* _Task statement_: Copy all entries exactly.
[Start of section]
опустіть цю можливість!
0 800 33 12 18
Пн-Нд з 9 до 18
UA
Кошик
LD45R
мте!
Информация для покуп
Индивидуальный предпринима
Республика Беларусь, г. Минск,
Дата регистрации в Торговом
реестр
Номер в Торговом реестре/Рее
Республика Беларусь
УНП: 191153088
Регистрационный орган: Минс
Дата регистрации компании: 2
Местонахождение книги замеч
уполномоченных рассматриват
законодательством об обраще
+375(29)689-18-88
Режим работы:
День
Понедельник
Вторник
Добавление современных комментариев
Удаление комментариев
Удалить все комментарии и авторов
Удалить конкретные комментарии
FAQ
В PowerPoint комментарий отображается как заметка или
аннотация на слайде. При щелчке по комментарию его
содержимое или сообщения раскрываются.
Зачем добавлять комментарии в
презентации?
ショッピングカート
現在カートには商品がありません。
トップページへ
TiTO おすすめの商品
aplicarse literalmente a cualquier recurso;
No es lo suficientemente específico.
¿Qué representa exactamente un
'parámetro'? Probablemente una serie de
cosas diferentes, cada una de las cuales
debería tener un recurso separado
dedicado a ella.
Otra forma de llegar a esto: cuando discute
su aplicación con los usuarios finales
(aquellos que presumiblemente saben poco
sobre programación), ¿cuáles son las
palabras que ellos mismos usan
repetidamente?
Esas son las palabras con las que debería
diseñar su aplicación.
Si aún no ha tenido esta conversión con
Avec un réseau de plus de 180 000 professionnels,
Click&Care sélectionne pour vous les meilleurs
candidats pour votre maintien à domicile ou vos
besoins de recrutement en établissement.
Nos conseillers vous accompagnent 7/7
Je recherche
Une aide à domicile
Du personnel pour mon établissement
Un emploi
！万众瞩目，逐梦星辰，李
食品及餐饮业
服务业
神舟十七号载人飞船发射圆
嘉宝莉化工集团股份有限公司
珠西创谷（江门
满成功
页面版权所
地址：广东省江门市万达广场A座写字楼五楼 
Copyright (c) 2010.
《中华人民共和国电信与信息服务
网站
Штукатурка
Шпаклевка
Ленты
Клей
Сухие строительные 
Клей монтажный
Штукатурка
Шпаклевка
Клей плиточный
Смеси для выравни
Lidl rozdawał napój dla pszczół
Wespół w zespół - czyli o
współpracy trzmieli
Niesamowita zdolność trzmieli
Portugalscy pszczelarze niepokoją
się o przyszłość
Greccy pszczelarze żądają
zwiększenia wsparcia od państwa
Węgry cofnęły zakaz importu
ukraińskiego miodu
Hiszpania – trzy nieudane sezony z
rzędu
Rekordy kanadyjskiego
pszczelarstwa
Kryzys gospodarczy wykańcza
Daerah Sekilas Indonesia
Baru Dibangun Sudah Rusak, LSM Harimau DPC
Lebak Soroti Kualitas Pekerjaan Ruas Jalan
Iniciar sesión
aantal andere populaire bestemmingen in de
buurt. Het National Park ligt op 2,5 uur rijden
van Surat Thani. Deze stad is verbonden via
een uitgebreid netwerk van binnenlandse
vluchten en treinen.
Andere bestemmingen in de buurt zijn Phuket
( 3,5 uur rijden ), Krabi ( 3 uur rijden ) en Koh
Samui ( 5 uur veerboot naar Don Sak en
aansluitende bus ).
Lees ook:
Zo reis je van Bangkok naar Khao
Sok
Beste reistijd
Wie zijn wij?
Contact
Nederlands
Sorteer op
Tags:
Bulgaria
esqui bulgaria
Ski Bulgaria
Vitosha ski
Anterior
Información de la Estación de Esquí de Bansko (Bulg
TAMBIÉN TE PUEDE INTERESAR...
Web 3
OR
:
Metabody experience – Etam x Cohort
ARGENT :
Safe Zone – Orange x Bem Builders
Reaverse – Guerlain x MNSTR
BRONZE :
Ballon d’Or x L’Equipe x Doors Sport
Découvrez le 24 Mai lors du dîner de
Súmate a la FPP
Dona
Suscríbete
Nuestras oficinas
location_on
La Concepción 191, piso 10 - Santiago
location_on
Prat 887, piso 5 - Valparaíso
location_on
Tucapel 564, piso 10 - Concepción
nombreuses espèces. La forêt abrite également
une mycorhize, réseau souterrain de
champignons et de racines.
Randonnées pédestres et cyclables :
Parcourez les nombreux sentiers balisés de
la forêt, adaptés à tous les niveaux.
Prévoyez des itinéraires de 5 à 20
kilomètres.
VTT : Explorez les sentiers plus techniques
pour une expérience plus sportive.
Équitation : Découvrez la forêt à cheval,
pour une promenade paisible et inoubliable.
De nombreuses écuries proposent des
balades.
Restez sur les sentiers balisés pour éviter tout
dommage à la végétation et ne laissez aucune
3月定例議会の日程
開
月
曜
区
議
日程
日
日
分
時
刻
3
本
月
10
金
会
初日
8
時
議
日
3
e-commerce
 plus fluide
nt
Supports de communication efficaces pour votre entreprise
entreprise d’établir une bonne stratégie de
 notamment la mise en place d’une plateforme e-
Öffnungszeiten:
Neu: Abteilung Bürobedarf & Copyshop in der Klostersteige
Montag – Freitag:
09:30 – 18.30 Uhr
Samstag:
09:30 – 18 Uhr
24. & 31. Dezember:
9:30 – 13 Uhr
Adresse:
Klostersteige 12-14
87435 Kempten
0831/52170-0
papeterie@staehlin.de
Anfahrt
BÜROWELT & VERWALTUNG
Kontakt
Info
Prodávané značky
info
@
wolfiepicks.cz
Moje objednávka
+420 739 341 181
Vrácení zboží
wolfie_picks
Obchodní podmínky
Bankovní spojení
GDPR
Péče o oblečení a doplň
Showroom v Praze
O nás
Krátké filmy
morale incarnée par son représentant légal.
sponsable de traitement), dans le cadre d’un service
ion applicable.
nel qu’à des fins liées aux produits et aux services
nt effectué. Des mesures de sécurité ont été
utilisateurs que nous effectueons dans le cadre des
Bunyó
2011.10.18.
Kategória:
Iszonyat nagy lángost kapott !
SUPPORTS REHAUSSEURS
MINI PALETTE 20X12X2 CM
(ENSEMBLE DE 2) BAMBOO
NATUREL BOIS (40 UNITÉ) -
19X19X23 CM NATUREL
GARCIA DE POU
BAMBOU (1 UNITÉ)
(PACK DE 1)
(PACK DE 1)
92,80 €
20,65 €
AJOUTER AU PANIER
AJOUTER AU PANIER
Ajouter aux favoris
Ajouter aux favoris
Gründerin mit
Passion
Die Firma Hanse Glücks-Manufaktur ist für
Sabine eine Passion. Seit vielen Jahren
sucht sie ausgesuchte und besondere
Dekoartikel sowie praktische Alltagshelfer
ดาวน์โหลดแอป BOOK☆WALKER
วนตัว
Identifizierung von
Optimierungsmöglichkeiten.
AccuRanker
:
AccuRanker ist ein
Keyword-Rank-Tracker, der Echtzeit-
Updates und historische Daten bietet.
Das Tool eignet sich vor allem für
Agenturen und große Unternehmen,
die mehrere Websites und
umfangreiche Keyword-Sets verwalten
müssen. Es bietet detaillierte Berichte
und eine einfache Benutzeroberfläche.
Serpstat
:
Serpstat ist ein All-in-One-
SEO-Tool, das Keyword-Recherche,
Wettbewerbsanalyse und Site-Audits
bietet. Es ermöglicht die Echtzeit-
[End of section]
* _Exercise solution_:
опустіть цю можливість!
0 800 33 12 18
Пн-Нд з 9 до 18
UA
Кошик
LD45R
мте!
Информация для покуп
Индивидуальный предпринима
Республика Беларусь, г. Минск,
Дата регистрации в Торговом
реестр
Номер в Торговом реестре/Рее
Республика Беларусь
УНП: 191153088
Регистрационный орган: Минс
Дата регистрации компании: 2
Местонахождение книги замеч
уполномоченных рассматриват
законодательством об обраще
+375(29)689-18-88
Режим работы:
День
Понедельник
Вторник
Добавление современных комментариев
Удаление комментариев
Удалить все комментарии и авторов
Удалить конкретные комментарии
FAQ
В PowerPoint комментарий отображается как заметка или
аннотация на слайде. При щелчке по комментарию его
содержимое или сообщения раскрываются.
Зачем добавлять комментарии в
презентации?
ショッピングカート
現在カートには商品がありません。
トップページへ
TiTO おすすめの商品
aplicarse literalmente a cualquier recurso;
No es lo suficientemente específico.
¿Qué representa exactamente un
'parámetro'? Probablemente una serie de
cosas diferentes, cada una de las cuales
debería tener un recurso separado
dedicado a ella.
Otra forma de llegar a esto: cuando discute
su aplicación con los usuarios finales
(aquellos que presumiblemente saben poco
sobre programación), ¿cuáles son las
palabras que ellos mismos usan
repetidamente?
Esas son las palabras con las que debería
diseñar su aplicación.
Si aún no ha tenido esta conversión con
Avec un réseau de plus de 180 000 professionnels,
Click&Care sélectionne pour vous les meilleurs
candidats pour votre maintien à domicile ou vos
besoins de recrutement en établissement.
Nos conseillers vous accompagnent 7/7
Je recherche
Une aide à domicile
Du personnel pour mon établissement
Un emploi
！万众瞩目，逐梦星辰，李
食品及餐饮业
服务业
神舟十七号载人飞船发射圆
嘉宝莉化工集团股份有限公司
珠西创谷（江门
满成功
页面版权所
地址：广东省江门市万达广场A座写字楼五楼 
Copyright (c) 2010.
《中华人民共和国电信与信息服务
网站
Штукатурка
Шпаклевка
Ленты
Клей
Сухие строительные 
Клей монтажный
Штукатурка
Шпаклевка
Клей плиточный
Смеси для выравни
Lidl rozdawał napój dla pszczół
Wespół w zespół - czyli o
współpracy trzmieli
Niesamowita zdolność trzmieli
Portugalscy pszczelarze niepokoją
się o przyszłość
Greccy pszczelarze żądają
zwiększenia wsparcia od państwa
Węgry cofnęły zakaz importu
ukraińskiego miodu
Hiszpania – trzy nieudane sezony z
rzędu
Rekordy kanadyjskiego
pszczelarstwa
Kryzys gospodarczy wykańcza
Daerah Sekilas Indonesia
Baru Dibangun Sudah Rusak, LSM Harimau DPC
Lebak Soroti Kualitas Pekerjaan Ruas Jalan
Iniciar sesión
aantal andere populaire bestemmingen in de
buurt. Het National Park ligt op 2,5 uur rijden
van Surat Thani. Deze stad is verbonden via
een uitgebreid netwerk van binnenlandse
vluchten en treinen.
Andere bestemmingen in de buurt zijn Phuket
( 3,5 uur rijden ), Krabi ( 3 uur rijden ) en Koh
Samui ( 5 uur veerboot naar Don Sak en
aansluitende bus ).
Lees ook:
Zo reis je van Bangkok naar Khao
Sok
Beste reistijd
Wie zijn wij?
Contact
Nederlands
Sorteer op
Tags:
Bulgaria
esqui bulgaria
Ski Bulgaria
Vitosha ski
Anterior
Información de la Estación de Esquí de Bansko (Bulg
TAMBIÉN TE PUEDE INTERESAR...
Web 3
OR
:
Metabody experience – Etam x Cohort
ARGENT :
Safe Zone – Orange x Bem Builders
Reaverse – Guerlain x MNSTR
BRONZE :
Ballon d’Or x L’Equipe x Doors Sport
Découvrez le 24 Mai lors du dîner de
Súmate a la FPP
Dona
Suscríbete
Nuestras oficinas
location_on
La Concepción 191, piso 10 - Santiago
location_on
Prat 887, piso 5 - Valparaíso
location_on
Tucapel 564, piso 10 - Concepción
nombreuses espèces. La forêt abrite également
une mycorhize, réseau souterrain de
champignons et de racines.
Randonnées pédestres et cyclables :
Parcourez les nombreux sentiers balisés de
la forêt, adaptés à tous les niveaux.
Prévoyez des itinéraires de 5 à 20
kilomètres.
VTT : Explorez les sentiers plus techniques
pour une expérience plus sportive.
Équitation : Découvrez la forêt à cheval,
pour une promenade paisible et inoubliable.
De nombreuses écuries proposent des
balades.
Restez sur les sentiers balisés pour éviter tout
dommage à la végétation et ne laissez aucune
3月定例議会の日程
開
月
曜
区
議
日程
日
日
分
時
刻
3
本
月
10
金
会
初日
8
時
議
日
3
e-commerce
 plus fluide
nt
Supports de communication efficaces pour votre entreprise
entreprise d’établir une bonne stratégie de
 notamment la mise en place d’une plateforme e-
Öffnungszeiten:
Neu: Abteilung Bürobedarf & Copyshop in der Klostersteige
Montag – Freitag:
09:30 – 18.30 Uhr
Samstag:
09:30 – 18 Uhr
24. & 31. Dezember:
9:30 – 13 Uhr
Adresse:
Klostersteige 12-14
87435 Kempten
0831/52170-0
papeterie@staehlin.de
Anfahrt
BÜROWELT & VERWALTUNG
Kontakt
Info
Prodávané značky
info
@
wolfiepicks.cz
Moje objednávka
+420 739 341 181
Vrácení zboží
wolfie_picks
Obchodní podmínky
Bankovní spojení
GDPR
Péče o oblečení a doplň
Showroom v Praze
O nás
Krátké filmy
morale incarnée par son représentant légal.
sponsable de traitement), dans le cadre d’un service
ion applicable.
nel qu’à des fins liées aux produits et aux services
nt effectué. Des mesures de sécurité ont été
utilisateurs que nous effectueons dans le cadre des
Bunyó
2011.10.18.
Kategória:
Iszonyat nagy lángost kapott !
SUPPORTS REHAUSSEURS
MINI PALETTE 20X12X2 CM
(ENSEMBLE DE 2) BAMBOO
NATUREL BOIS (40 UNITÉ) -
19X19X23 CM NATUREL
GARCIA DE POU
BAMBOU (1 UNITÉ)
(PACK DE 1)
(PACK DE 1)
92,80 €
20,65 €
AJOUTER AU PANIER
AJOUTER AU PANIER
Ajouter aux favoris
Ajouter aux favoris
Gründerin mit
Passion
Die Firma Hanse Glücks-Manufaktur ist für
Sabine eine Passion. Seit vielen Jahren
sucht sie ausgesuchte und besondere
Dekoartikel sowie praktische Alltagshelfer
ดาวน์โหลดแอป BOOK☆WALKER
วนตัว
Identifizierung von
Optimierungsmöglichkeiten.
AccuRanker
:
AccuRanker ist ein
Keyword-Rank-Tracker, der Echtzeit-
Updates und historische Daten bietet.
Das Tool eignet sich vor allem für
Agenturen und große Unternehmen,
die mehrere Websites und
umfangreiche Keyword-Sets verwalten
müssen. Es bietet detaillierte Berichte
und eine einfache Benutzeroberfläche.
Serpstat
:
Serpstat ist ein All-in-One-
SEO-Tool, das Keyword-Recherche,
Wettbewerbsanalyse und Site-Audits
bietet. Es ermöglicht die Echtzeit-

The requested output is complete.